### [WORK INSTRUCTION]
Narrow the data below down to the lines containing "para".

[EXERCISE INPUTS]

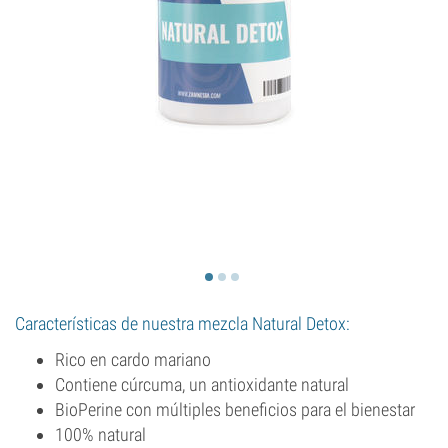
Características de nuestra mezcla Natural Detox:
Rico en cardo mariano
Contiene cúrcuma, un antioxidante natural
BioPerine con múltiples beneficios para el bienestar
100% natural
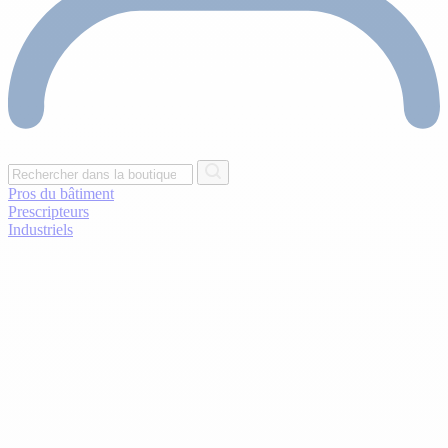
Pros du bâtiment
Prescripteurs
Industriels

[/EXERCISE INPUTS]
[EXERCISE INPUTS]

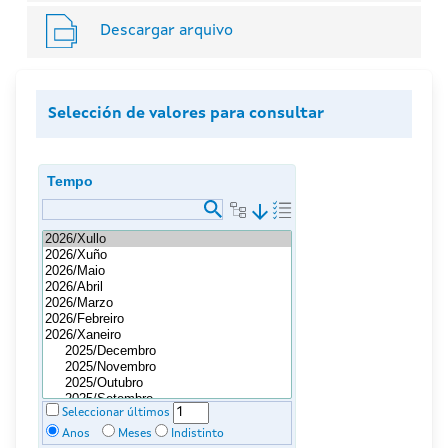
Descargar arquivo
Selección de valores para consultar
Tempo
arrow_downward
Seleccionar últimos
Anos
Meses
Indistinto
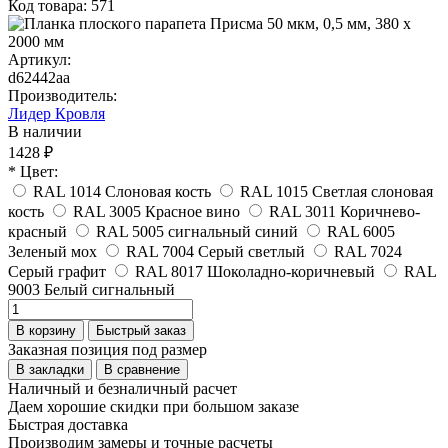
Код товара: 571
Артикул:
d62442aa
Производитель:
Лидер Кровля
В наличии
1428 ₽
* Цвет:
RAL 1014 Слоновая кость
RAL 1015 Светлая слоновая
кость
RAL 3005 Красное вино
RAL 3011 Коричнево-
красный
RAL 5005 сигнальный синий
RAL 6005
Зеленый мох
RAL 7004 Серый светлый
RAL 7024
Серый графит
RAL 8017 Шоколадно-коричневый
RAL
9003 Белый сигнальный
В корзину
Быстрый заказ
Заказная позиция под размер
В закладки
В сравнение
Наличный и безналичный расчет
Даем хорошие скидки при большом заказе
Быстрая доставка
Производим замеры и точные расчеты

[/EXERCISE INPUTS]

### [WORKED SOLUTION]
BioPerine con múltiples beneficios para el bienestar
Selección de valores para consultar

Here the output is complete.